Lors d'un séjour à Paris, Mousseline s'émancipe de la tutelle paternelle et rencontre Joseph. Avec lui, elle découvre la ville, la littérature et l'amour. Leur passion, aussi imprévisible que totale, est tragiquement interrompue. Elle décide dès lors de s'installer dans la capitale et y ouvre une agence matrimoniale. En charge de l'éducation de son neveu Michel, elle reporte son affection sur l'enfant, avec le désir inconscient de lui voir endosser la personnalité de Joseph. Michel devra alors parvenir à s'imposer pour devenir pleinement lui même - un écrivain. À sa manière sensible, poétique, imagée, Mousseline et ses doubles est une saga française et familiale, qui débute à la fin du XIXe siècle en province et s'achève de nos jours à Paris. C'est un voyage à travers la France, sa géographie, son histoire (la Seconde Guerre mondiale, la guerre d'Algérie...). On y retrouve l'intérêt de Lionel-Édouard Martin pour les années 1950 et 1960, dans lesquelles bien des lecteurs pourront trouver un écho à leur propre héritage.
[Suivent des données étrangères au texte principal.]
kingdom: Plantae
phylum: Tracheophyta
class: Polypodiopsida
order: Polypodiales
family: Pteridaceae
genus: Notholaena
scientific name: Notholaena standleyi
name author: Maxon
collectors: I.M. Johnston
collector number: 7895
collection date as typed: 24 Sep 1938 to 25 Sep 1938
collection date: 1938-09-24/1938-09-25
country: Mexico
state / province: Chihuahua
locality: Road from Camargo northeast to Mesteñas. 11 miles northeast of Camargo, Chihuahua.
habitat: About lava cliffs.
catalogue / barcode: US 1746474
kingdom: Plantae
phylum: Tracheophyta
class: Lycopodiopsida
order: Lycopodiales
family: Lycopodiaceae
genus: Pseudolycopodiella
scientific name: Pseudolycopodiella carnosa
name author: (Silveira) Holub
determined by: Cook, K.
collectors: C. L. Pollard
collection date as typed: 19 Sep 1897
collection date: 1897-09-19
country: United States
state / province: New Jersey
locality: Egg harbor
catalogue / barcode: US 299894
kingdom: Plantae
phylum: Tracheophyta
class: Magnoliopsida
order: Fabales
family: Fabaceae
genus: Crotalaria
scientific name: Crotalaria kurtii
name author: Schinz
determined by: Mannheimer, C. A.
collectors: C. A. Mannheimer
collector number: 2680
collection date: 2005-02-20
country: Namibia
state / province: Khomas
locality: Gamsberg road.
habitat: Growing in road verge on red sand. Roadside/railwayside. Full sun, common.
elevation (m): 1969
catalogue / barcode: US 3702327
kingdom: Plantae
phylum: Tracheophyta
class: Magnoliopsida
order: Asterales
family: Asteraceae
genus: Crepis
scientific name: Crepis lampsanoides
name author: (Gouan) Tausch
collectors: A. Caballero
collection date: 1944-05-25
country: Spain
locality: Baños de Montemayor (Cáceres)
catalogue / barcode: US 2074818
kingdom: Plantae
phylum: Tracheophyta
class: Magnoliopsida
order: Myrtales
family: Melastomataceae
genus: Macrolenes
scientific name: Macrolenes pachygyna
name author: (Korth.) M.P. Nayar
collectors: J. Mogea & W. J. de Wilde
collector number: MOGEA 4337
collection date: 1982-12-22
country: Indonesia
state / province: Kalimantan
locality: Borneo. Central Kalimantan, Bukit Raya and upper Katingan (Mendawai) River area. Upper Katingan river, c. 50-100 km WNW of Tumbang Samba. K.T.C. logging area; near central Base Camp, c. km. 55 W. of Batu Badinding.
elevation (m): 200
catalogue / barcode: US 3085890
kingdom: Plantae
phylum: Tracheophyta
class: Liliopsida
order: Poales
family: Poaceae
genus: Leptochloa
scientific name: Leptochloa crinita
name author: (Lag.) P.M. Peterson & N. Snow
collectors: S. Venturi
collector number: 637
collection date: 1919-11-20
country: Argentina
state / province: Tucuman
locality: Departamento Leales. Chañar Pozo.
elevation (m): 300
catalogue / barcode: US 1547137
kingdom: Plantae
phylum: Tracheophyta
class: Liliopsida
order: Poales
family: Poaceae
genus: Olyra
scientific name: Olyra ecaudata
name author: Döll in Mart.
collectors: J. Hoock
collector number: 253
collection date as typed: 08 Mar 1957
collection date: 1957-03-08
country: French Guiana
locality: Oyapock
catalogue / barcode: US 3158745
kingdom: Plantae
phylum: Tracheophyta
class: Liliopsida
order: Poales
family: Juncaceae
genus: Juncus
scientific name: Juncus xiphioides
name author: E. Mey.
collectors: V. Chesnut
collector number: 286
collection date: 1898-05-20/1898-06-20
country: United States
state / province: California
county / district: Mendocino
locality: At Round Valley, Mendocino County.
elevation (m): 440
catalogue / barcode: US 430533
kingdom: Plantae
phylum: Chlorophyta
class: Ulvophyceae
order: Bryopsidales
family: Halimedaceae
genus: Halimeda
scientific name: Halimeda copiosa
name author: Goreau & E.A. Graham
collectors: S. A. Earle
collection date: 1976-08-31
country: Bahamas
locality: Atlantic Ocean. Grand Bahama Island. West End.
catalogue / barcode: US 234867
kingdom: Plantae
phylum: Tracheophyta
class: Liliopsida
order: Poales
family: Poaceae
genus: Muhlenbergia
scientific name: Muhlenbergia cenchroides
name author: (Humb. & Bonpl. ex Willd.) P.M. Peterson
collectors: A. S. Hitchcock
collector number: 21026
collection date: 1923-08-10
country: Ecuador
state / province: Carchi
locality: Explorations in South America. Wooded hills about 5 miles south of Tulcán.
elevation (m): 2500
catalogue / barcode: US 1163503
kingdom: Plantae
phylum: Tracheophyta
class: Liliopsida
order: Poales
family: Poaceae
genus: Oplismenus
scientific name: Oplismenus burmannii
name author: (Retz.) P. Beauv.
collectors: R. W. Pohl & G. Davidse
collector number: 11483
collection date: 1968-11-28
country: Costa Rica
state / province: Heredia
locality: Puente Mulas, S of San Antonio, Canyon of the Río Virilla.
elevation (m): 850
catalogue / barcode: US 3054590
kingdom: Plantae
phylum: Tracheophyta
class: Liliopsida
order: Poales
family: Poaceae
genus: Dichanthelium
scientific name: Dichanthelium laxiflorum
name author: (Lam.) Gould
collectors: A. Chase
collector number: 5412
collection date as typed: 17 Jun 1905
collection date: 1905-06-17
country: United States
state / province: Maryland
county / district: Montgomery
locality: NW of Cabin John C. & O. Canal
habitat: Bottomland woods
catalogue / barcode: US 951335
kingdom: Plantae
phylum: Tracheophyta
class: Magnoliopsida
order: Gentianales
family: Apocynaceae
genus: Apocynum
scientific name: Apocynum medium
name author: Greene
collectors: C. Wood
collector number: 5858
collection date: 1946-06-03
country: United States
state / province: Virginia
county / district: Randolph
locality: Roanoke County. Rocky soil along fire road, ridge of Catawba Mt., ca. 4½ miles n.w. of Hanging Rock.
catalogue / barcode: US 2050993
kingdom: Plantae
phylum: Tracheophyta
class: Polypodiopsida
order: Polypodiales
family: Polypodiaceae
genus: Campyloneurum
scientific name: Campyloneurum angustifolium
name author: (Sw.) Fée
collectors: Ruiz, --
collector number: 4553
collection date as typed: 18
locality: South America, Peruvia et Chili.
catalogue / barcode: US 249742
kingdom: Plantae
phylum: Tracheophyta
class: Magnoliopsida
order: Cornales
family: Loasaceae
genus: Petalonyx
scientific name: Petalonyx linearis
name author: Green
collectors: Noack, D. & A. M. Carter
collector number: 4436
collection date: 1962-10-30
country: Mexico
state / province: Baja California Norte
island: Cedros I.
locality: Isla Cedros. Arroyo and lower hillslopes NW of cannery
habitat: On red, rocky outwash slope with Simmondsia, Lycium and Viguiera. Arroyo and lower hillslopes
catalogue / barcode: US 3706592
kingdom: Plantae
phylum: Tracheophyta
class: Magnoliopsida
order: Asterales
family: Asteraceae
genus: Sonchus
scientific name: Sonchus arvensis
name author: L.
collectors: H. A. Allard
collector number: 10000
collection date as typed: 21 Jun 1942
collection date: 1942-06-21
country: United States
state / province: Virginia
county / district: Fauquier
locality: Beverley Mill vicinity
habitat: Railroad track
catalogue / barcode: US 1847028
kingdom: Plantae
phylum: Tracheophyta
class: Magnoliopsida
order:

Hier, un voisin m'a donné du gibier - dans le bourg, tout le monde chasse et pêche, braconne à l'occasion : chez nous, ce n'est pas rien que d'offrir le lapin de garenne, le perdreau, c'est une profonde marque d'estime. J'ai débouché la bouteille de bourgogne, nous avons bu le coup parmi la plume, le poil ensanglantés, parmi les mots vifs sur l'écran de l'ordinateur - le curseur palpitait. La table de la cuisine est bien assez grande pour un solitaire, j'y mange, j'y écris, j'aime mêler mes phrases à la nourriture, surtout l'hiver - c'est ainsi que désormais je conçois mon existence. Il est rare que j'aie de la visite. C'était bien. Le lapin, le perdreau - « C'est meilleur faisandé » - sont toujours sur la table, comme dans ces natures mortes où ChardiÇn montre - exhibe - un lièvre tué, une raie, des huîtres ouvertes auxquelles donne un coup de patte friand la minette couleur écaille de tortue près de la cruche, du plateau, du canif, de la miche de pain. Elle me plaît, cette manière de rassembler la vie, la mort, dans un espace aussi limité. Les mots sont vivants, mes mots qui bougent, animés par mes phalanges.